Today, my heart rests.  Today I am at peace.  Today, I cry tears of joys.  When I look back over this blog, I see a desperate and broken mommy trying very hard to give her girls the chance of normal.  With the help of so many and hard work from my girls, they are normal and I am finally healing.  I am finally finding some peace.  As I told another preemie mom, "I am at peace for the first time in six years.  I am okay with who we are and where are."  This peace feels so good.  Maybe, just maybe the peace was there the entire time but I wasn't ready to accept it, let it in.  Who knows.  Maybe it is a process. 



Friday, September 14, 2012

Somebody Lost a Tooth

I will just state for the record. . . I very much DISLIKE wiggly-loose teeth.  Savannah is finally done losing her front teeth which was a process that began around age 7.  I have been under the assumption that the next year would be "tooth-free."  Leave it to Miss Lila to blow my theory out of the water.  She chomped down on a lollipop and gave her bottom front tooth quite a jolt.  Within a week, it was out.  During that week, the other bottom tooth became loose.  This is too soon and too fast.  I am not ready for the big teeth to pop up in that tiny little mouth!!

After losing her tooth, Lila immediately came up to me and said, "It's okay Mommy,  I am still your baby."  Phew!

I should mention that my sometimes off the chart, weird daughter, decided to keep her tooth and was horrified at that thought of giving a piece of herself away to the tooth fairy.  This is the same child who wants to keep her fingernail clippings and sleeps with an old chip bag.  She is an odd duck!

See that tongue working on that other tooth?!

Classroom Visit

The day before school started, the twins went into their school for a classroom visit.  They were very excited.  The all school unit this year is bees and T. Michelle asked that all the students bring in their bees that they made over the summer. 

Here are some pics.




Wednesday, September 5, 2012

6. . .Impossible!

It really seems impossible.  Not so long ago I was willing Adeline and Lila to sit up or hold their bottles.  Now I am having real conversations, enjoying their endless outpouring of love and, in general, delighting in their success.

Six means so many things. . .  

The NICU is really a distant past, although never far from a mother's heart.
The girls are real people, with valid opinions and thought out reasons.
Kindergarten!!!
They will spend more time outside the home than at home.  (A big tearjerker for me!)
They are capable, helpful and full participants in our family.  (Now that's not so bad.)

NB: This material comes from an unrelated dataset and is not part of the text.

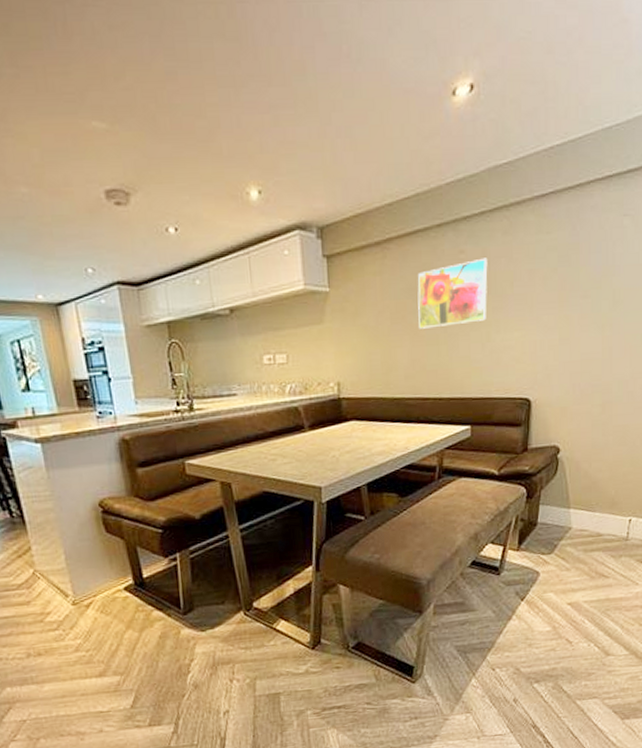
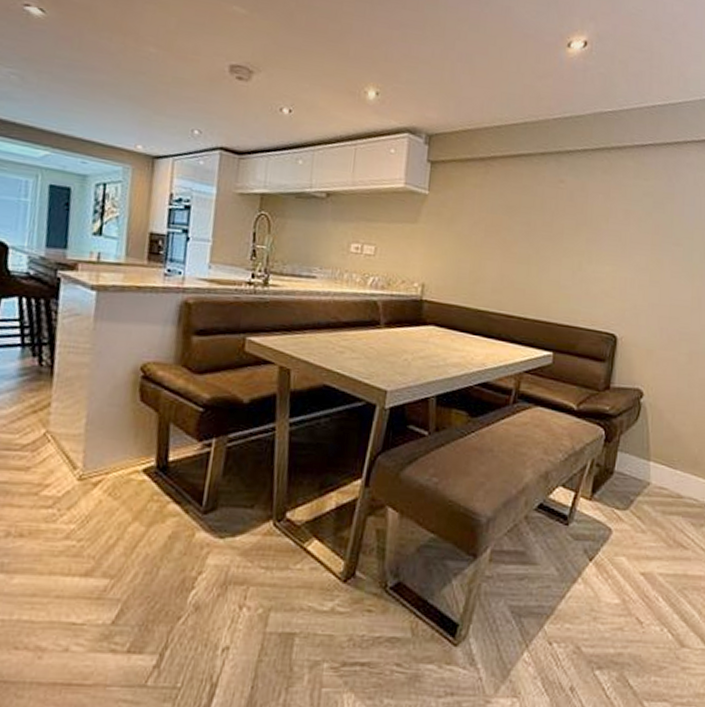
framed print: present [417,258,488,329] -> none [512,190,586,250]

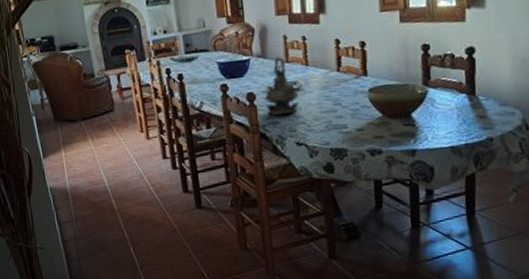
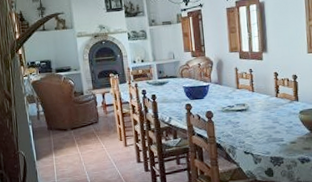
teapot: present [264,56,300,116] -> none [220,84,248,130]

I could list many more but all of the changes point to. . . growing up. . . big girls.  As much as I try to keep my kids in the nest, sheltered, and innocent, I must let them take flight this year.

Spread your wings baby girls.  The world is watching you gracefully become more than anyone thought you could be.

Gosh darn it, I can't type this without crying.  It's just such a miracle.  Truly a miracle.  I love them so.  They love each other so.  It just couldn't be better.

Happy 6th Birthday Adeline and Lila Grace!!!!